9 Data Cleansing Activities Organizations Should Perform
It is very essential for organizations to maintain an updated database regularly through using effective data cleansing activities and know its benefits for business. This helps in ensuring that the contact with your customer is efficient and compliance standards are well maintained. The process of identifying the errors in the database and then rectifying those mistakes in the dataset is known as data cleansing or data scrubbing. Inaccurate data while cleaning the data means the data which is incomplete, incorrect, out of date or in a wrong format.
The goal of cleaning the data is to maintain good quality and clean database by creating a single customer view, which means that there should be only one record present in the database for a single customer containing all the required data.
However, since data is highly dynamic and gets old rather quickly, maintaining a clean database can prove to be a difficult task if you fail to do so regularly. Also, it may so happen that many businesses might have a different database which leads to storing data of a single person in multiple databases.
Therefore to reap the benefits of data cleansing, organizations should perform certain data cleansing activities explained below.
1. Import data
To the first start with your data cleansing activities, you need to have data at a single place. You need to import your dirty data from all the places that you have stored them in, such as Excel, CSV or text files.
2. Consolidate data
The next task should be to convert and merge the data from differently formatted sources like CSV, SQL, Excel, SAP, Salesforce, etc., into a single, common database.
3. Re-fill missing data
You need to identify the data where values are missing and then recreate the missing information as and when it is possible. These missing information can be anything like state, country, postal code, the area code for the phone, web address, email address, gender, salutation, etc.
4. Standardize data
Check the data that has been separated or updated in the database to make sure that the same type of data is present in each column and then combine the data. Through this task, you can make sure that the first name, last name, phone number, email address, etc., of your contact, are all present in their respective, pre-defined columns.
5. De-duplicate data
Duplicate data not only downgrade the quality of your database but it can also harm your reputation if you contact the same customer again and again because his entry was present more than once in the dataset. Therefore, you need to recognize potential duplicates and seek high matches for accuracy with tolerance for missing values, spelling mistakes or different address orders. For data that is critical for a mission, such results should be reviewed manually and then updated in the database accordingly.
6. Normalize data
This means that the data that is similar, for example, the salutation Miss, Ms., ms, should all be converted into Ms. Or the word street, st., St. should be converted into St. You should also convert telephone numbers into their standard Telstra format or any other way, as required. You should also check and change the web and email addresses wherever it has been provided and then reformat them as necessary.
7. Verify data
You should then verify to enrich the data. Validation of data against external as well as internal data sources for appending the information for adding values, that is, business contact can be verified against the yellow pages for verifying their current phone number and address. The same rule goes for several other fields including key contacts, geo-cords, profit, employee size, credit ratings, time zones, revenue, etc. which needs to be fetched for each company.
8. Export data
After you are done with cleaning the data you need to export it back to different formats like XML, PDF, SQL database, Excel, or other databases as required.

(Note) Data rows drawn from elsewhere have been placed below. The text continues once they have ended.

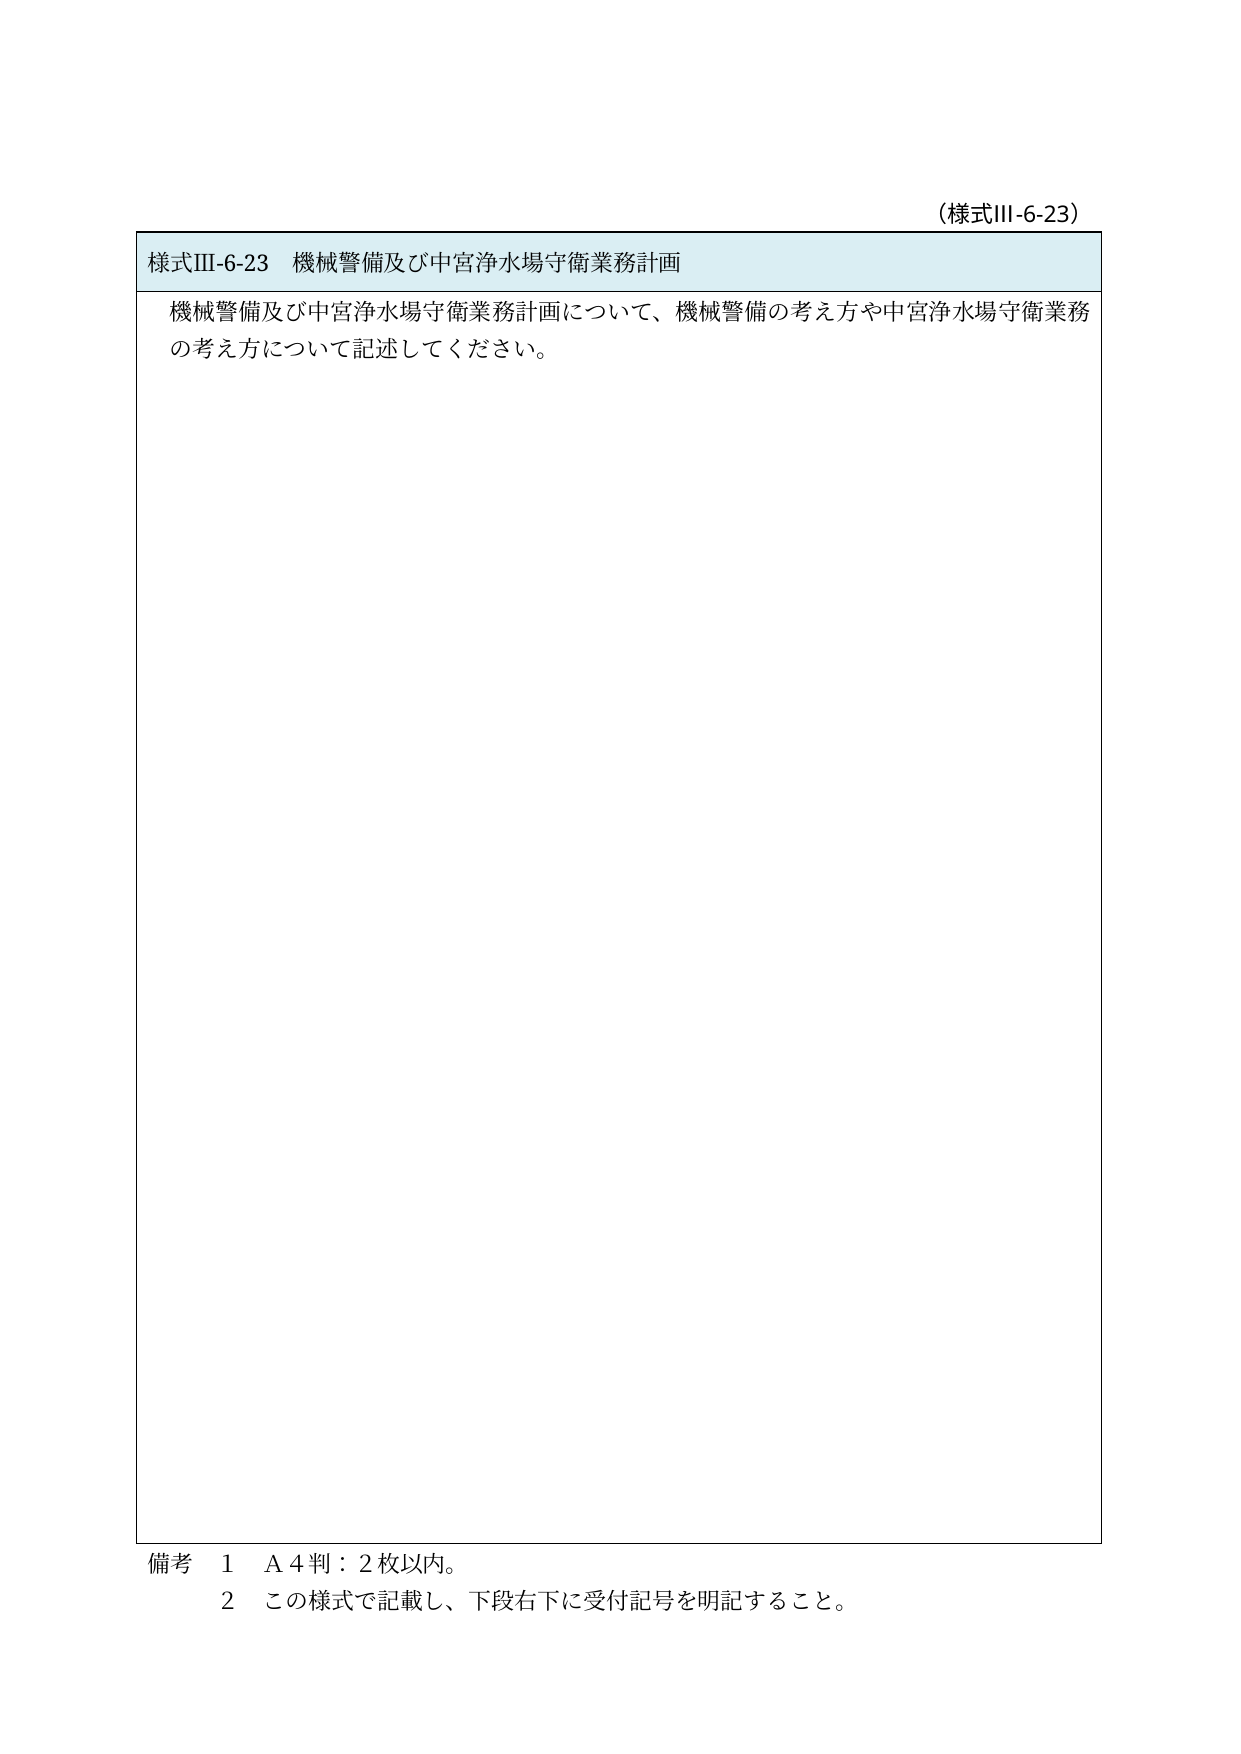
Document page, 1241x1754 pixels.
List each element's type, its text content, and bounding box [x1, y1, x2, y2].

text ２ この様式で記載し、下段右下に受付記号を明記すること。 [216, 1581, 1092, 1618]
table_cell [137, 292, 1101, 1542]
text 備考 １ Ａ４判：２枚以内。 [148, 1544, 1092, 1581]
text （様式Ⅲ-6-23） [148, 194, 1092, 231]
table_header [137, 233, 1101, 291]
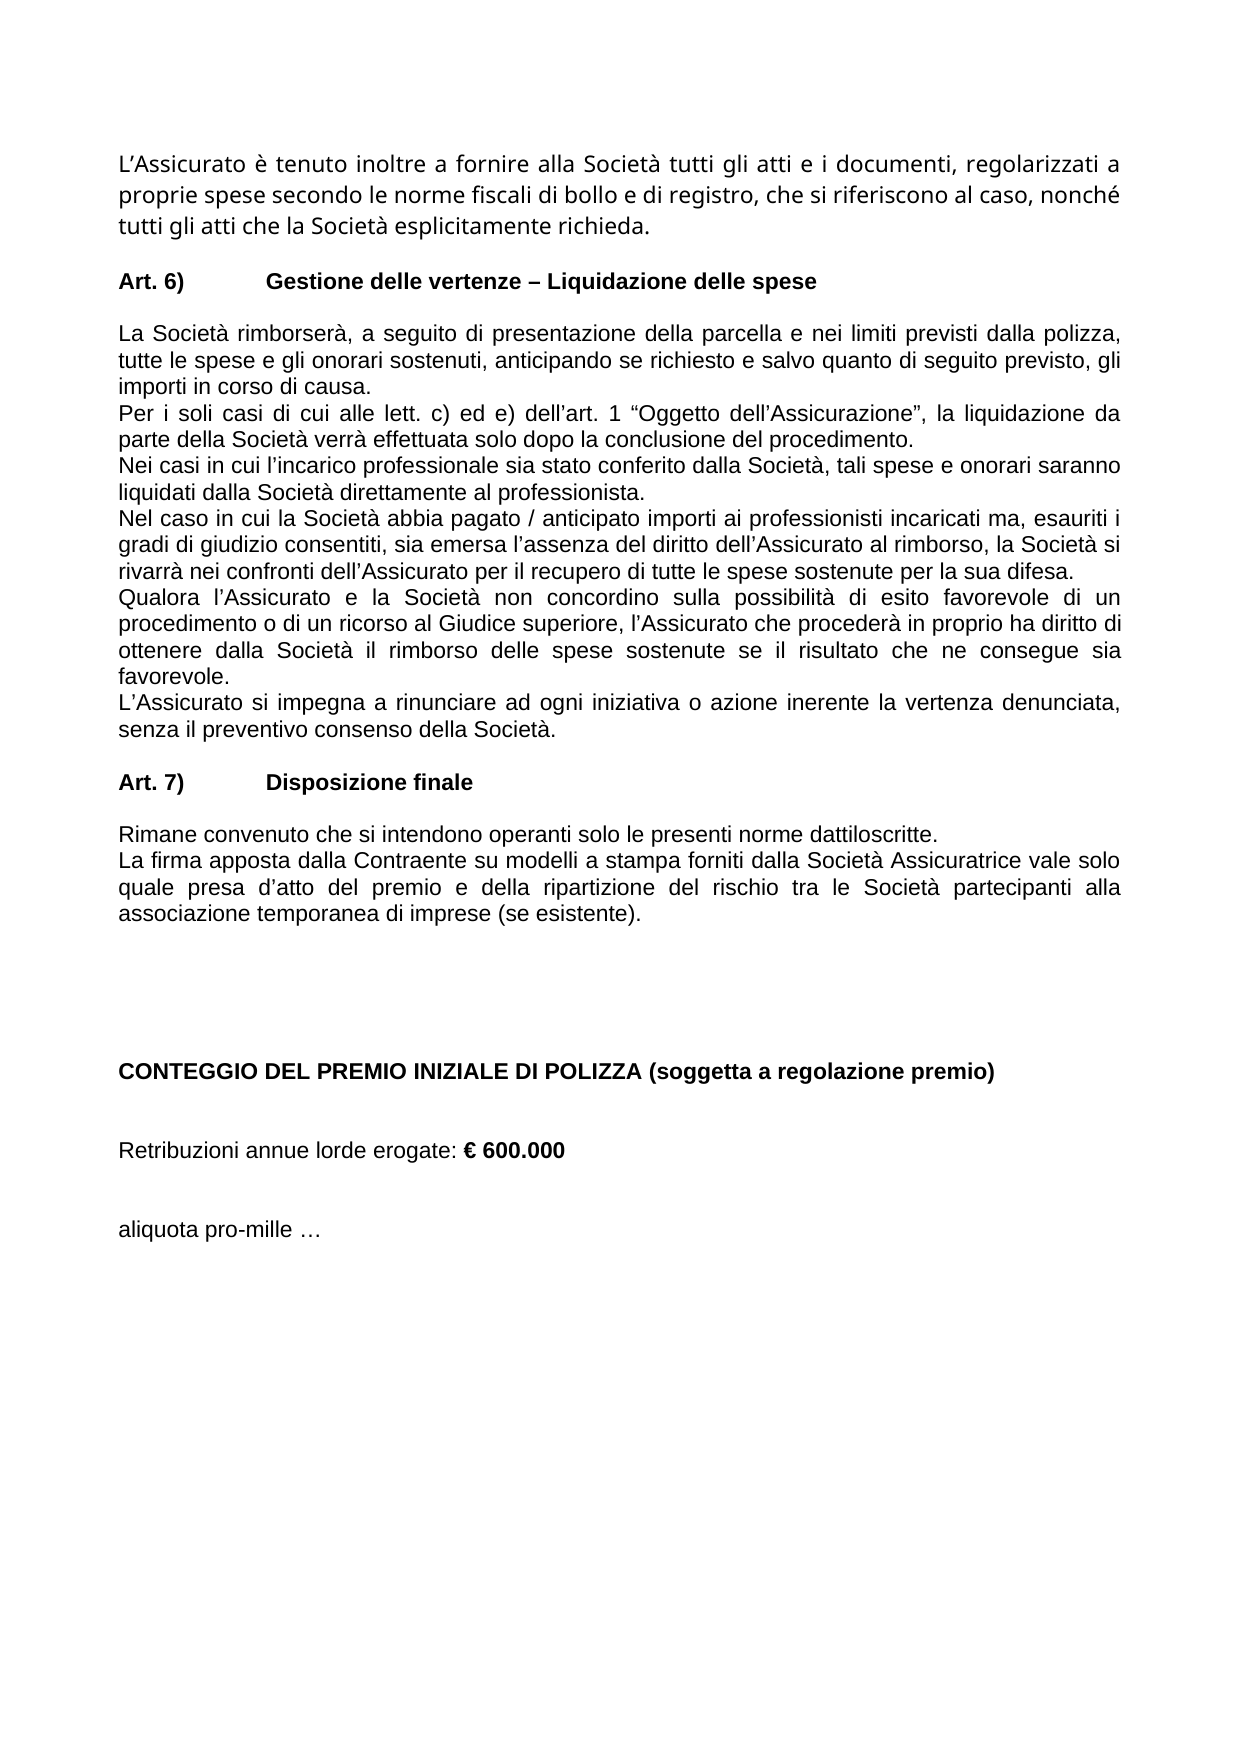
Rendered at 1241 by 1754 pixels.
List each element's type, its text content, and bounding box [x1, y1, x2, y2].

text Nel caso in cui la Società abbia pagato / anticipato importi ai professionisti incaricati ma, esauriti i gradi di giudizio consentiti, sia emersa l’assenza del diritto dell’Assicurato al rimborso, la Società si rivarrà nei confronti dell’Assicurato per il recupero di tutte le spese sostenute per la sua difesa. [118, 505, 1122, 584]
text Rimane convenuto che si intendono operanti solo le presenti norme dattiloscritte. [118, 821, 1122, 847]
text L’Assicurato si impegna a rinunciare ad ogni iniziativa o azione inerente la vertenza denunciata, senza il preventivo consenso della Società. [118, 689, 1122, 742]
text L’Assicurato è tenuto inoltre a fornire alla Società tutti gli atti e i documenti, regolarizzati a proprie spese secondo le norme fiscali di bollo e di registro, che si riferiscono al caso, nonché tutti gli atti che la Società esplicitamente richieda. [118, 148, 1122, 241]
text Retribuzioni annue lorde erogate: € 600.000 [118, 1137, 1122, 1164]
text Nei casi in cui l’incarico professionale sia stato conferito dalla Società, tali spese e onorari saranno liquidati dalla Società direttamente al professionista. [118, 452, 1122, 505]
text aliquota pro-mille … [118, 1216, 1122, 1243]
text CONTEGGIO DEL PREMIO INIZIALE DI POLIZZA (soggetta a regolazione premio) [118, 1058, 1122, 1085]
text Per i soli casi di cui alle lett. c) ed e) dell’art. 1 “Oggetto dell’Assicurazione”, la liquidazione da parte della Società verrà effettuata solo dopo la conclusione del procedimento. [118, 399, 1122, 452]
text La firma apposta dalla Contraente su modelli a stampa forniti dalla Società Assicuratrice vale solo quale presa d’atto del premio e della ripartizione del rischio tra le Società partecipanti alla associazione temporanea di imprese (se esistente). [118, 847, 1122, 927]
text Art. 6) Gestione delle vertenze – Liquidazione delle spese [118, 268, 1122, 294]
text Qualora l’Assicurato e la Società non concordino sulla possibilità di esito favorevole di un procedimento o di un ricorso al Giudice superiore, l’Assicurato che procederà in proprio ha diritto di ottenere dalla Società il rimborso delle spese sostenute se il risultato che ne consegue sia favorevole. [118, 584, 1122, 689]
text La Società rimborserà, a seguito di presentazione della parcella e nei limiti previsti dalla polizza, tutte le spese e gli onorari sostenuti, anticipando se richiesto e salvo quanto di seguito previsto, gli importi in corso di causa. [118, 320, 1122, 399]
text Art. 7) Disposizione finale [118, 768, 1122, 795]
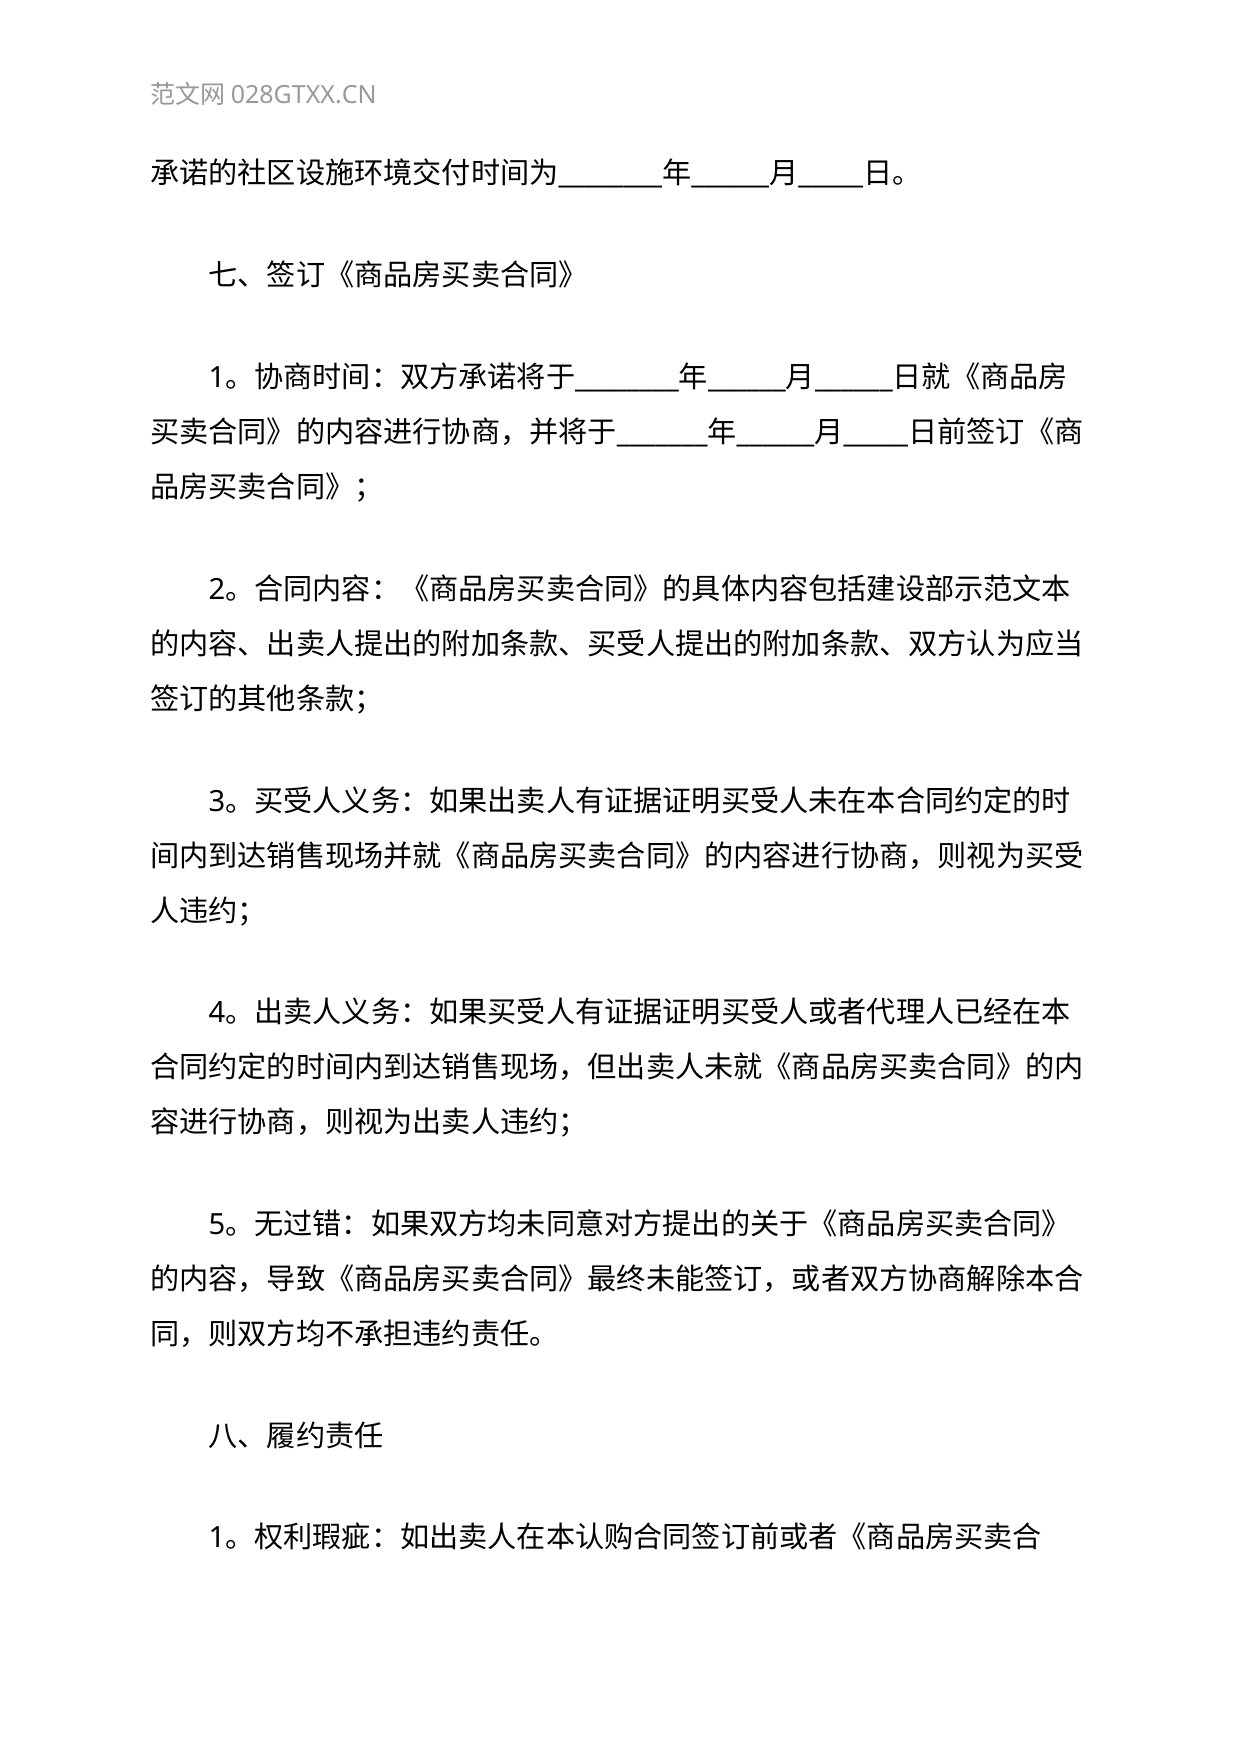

Every organization should build a mechanism that controls the places from where incorrect information is reported and then updated into the database. For example, you can establish a feedback mechanism for emails that go out but remains undelivered due to an incorrect address so that it gets reported and the invalid email address is cleaned from the customer data.
These data cleansing activities, if carried out practically and regularly can let you turn your raw, dirty data into a fruitful one. Although the process is a difficult one it is beneficial for the organization which is why the business should not skip this core data management function. All the data cleansing activities that are mentioned above will provide you with cleaner customer data which will act as a critical part for contributing to the business growth.
Since cleansing the data not only gives you good quality data but it also brings uniformity in the data sets that are merged from different sources. Also, your job of maintaining and storing good quality data doesn’t simply end with cleaning the data. You need to take utmost care of the incoming data so that they are consistent with the similar data sets that are used by the organization.
Data cleansing regularly can help you in using the data on time so that the benefits can be extracted before the data decays naturally. There may be many reasons for the same therefore the data scrubbing activities should be vigilant.